小型機船底びき網,まき網,さんま棒受け網,いかつりなどの漁業で,沿岸又は近海に出漁する50トン前後の中型漁船は,中短波帯の電信,電話あるいは短波帯の電信,電話によって漁業通信を行っており,その普及率は10トン以上100トン未満の海水動力漁船1万4,854隻のうち1万2,192隻が無線設備を装備しており82.1%となっている。
(2) 遠洋漁業の無線通信
我が国の遠洋漁業はその操業海域が太平洋全域から大西洋,地中海,インド洋と世界の全海域に及んでおり,まぐろ,かつお漁業,底びき網漁業,捕鯨業及びまき網漁業等を行っているが,いずれも操業期間は半年から1年間と長期にわたっているため,無線通信は極めて重要な役割を果たしている。
これらの漁船の船舶局は主として短波帯の電信又は電話を使用しているが,短波帯は世界的に共通に使用されているため混信が多いことと,操業海域によっては電波伝搬の特性から我が国の海岸局と直接通信を行うことが困難な場合も少なくない。49年度末現在,これらの漁業に従事している船舶局は7,442局であり,また,これらの漁船の船舶局を通信の相手方としている漁業用海岸局(12MHz帯以上の電波を装備しているもの)は63局である。

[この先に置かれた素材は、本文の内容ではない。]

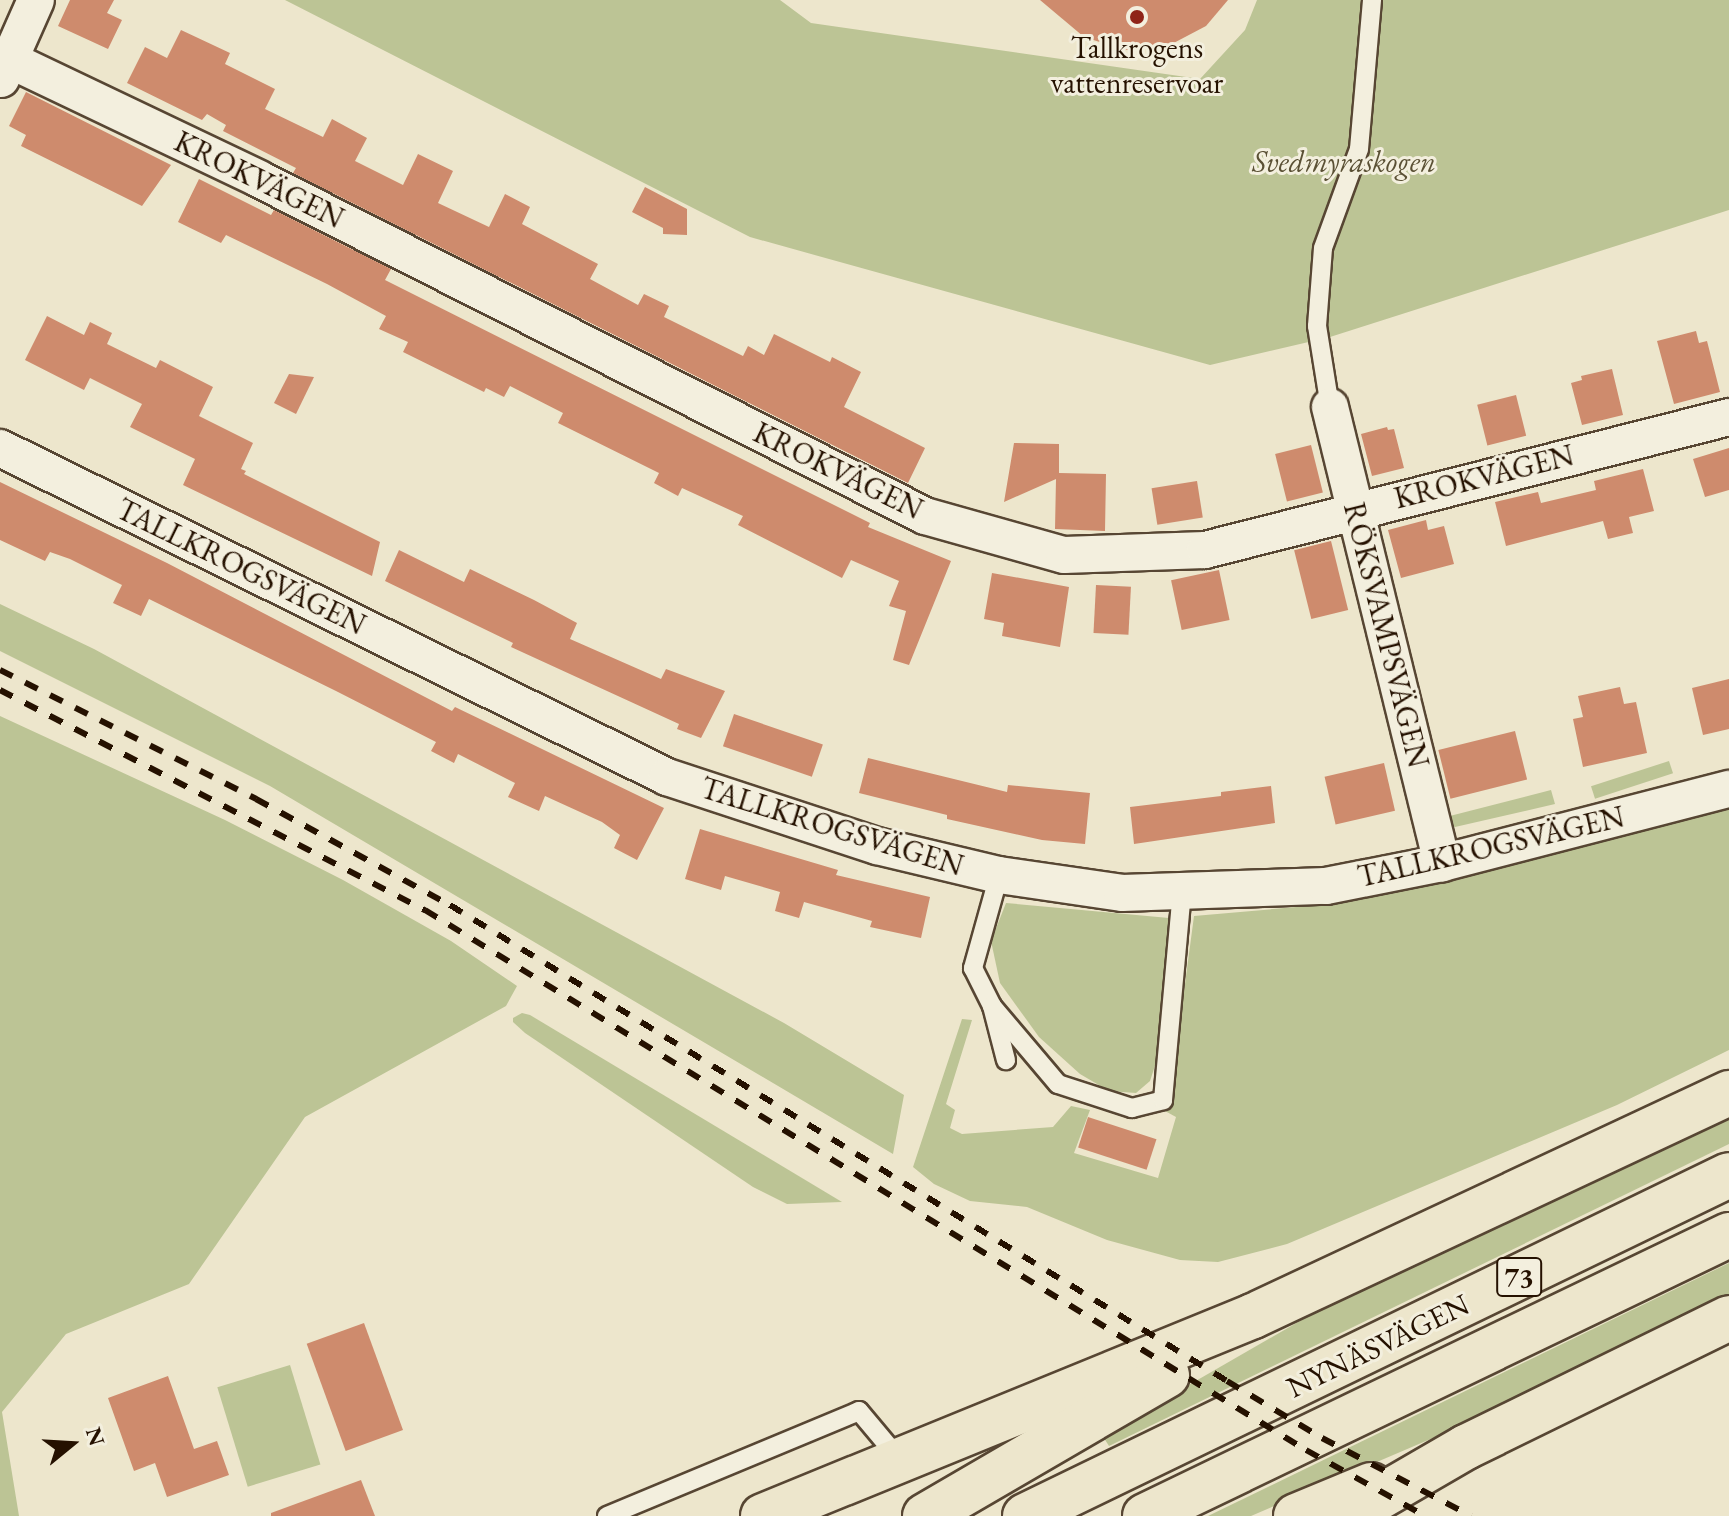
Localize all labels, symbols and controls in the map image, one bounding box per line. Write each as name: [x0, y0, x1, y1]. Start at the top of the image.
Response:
marker: Tallkrogens vattenreservoar: [1128, 8, 1146, 26]
place label: Tallkrogens vattenreservoar: [1051, 30, 1223, 100]
street label: KROKVÄGEN: [169, 124, 349, 236]
park label: Svedmyraskogen: [1252, 144, 1436, 180]
street label: KROKVÄGEN: [748, 415, 928, 527]
street label: KROKVÄGEN: [1390, 437, 1578, 517]
street label: TALLKROGSVÄGEN: [111, 491, 371, 643]
street label: RÖKSVAMPSVÄGEN: [1336, 499, 1436, 771]
street label: TALLKROGSVÄGEN: [696, 770, 968, 884]
street label: TALLKROGSVÄGEN: [1354, 799, 1628, 895]
road number: 73: [1495, 1253, 1543, 1301]
street label: NYNÄSVÄGEN: [1281, 1286, 1475, 1406]
north arrow: [32, 1404, 112, 1484]
text: N: [79, 1423, 112, 1449]

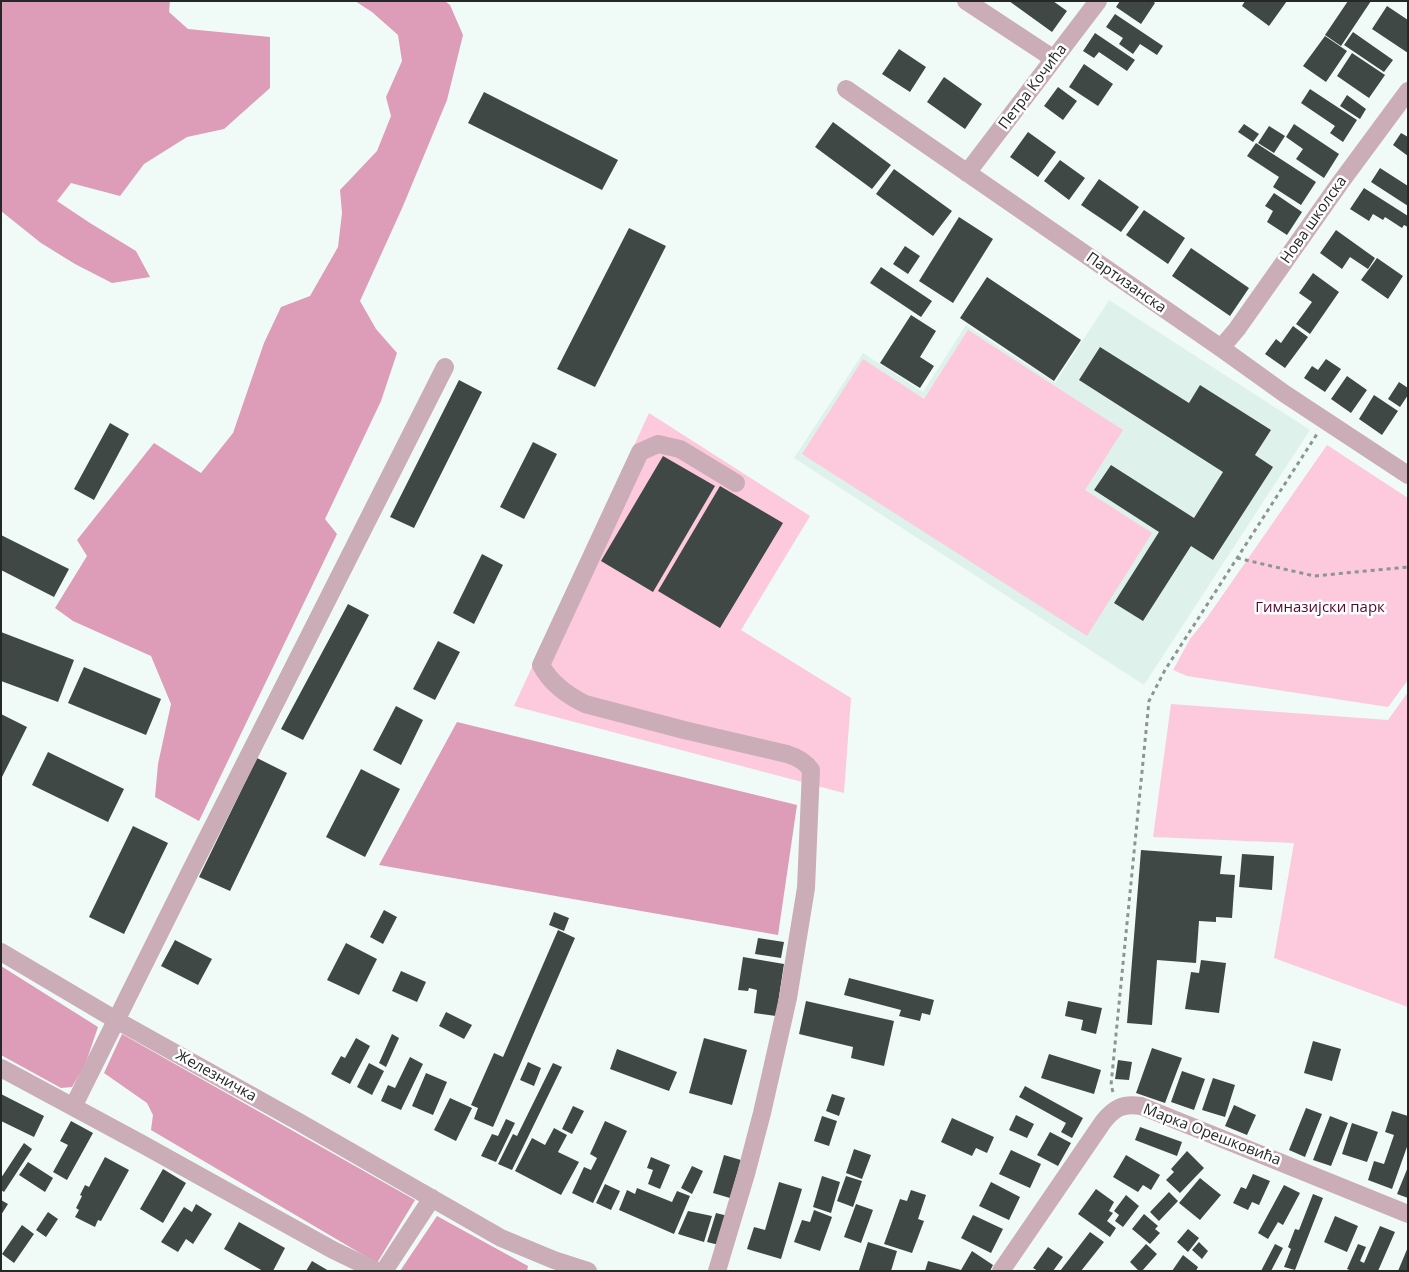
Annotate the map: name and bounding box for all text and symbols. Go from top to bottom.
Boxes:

また,これら遠洋漁業に従事する漁船の船舶局の漁業通信の取扱状況を中央漁業用海岸局についてみると第2-3-15表のとおりである。
(3) 母船式漁業の通信
我が国の母船式漁業には,南氷洋捕鯨業と母船式北洋漁業(さけ,ます,かに,底魚,捕鯨)があるが,年々国際的規制も厳しくなっており,漁獲量のわくも減少しているが,無線通信は,出漁船の安全確保と操業の円滑化に役立っている。
母船と独航船又は捕鯨船,独航船相互の船間通信には,27MHz帯,中短波帯及び短波帯が使用されており,母船と我が国漁業用海岸局との間の陸船間通信には短波帯が使用されている。
母船式漁業においては,その通信量が膨大であることと限られた通信可能な時間帯にこれらの通信を迅速にそ通させることが必要であるため,短時間に多量の通信そ通が可能である狭帯域直接印刷電信(テレプリンター)が導入され,漁業通信の省力化と能率化に役立っており,今後の普及が期待されている。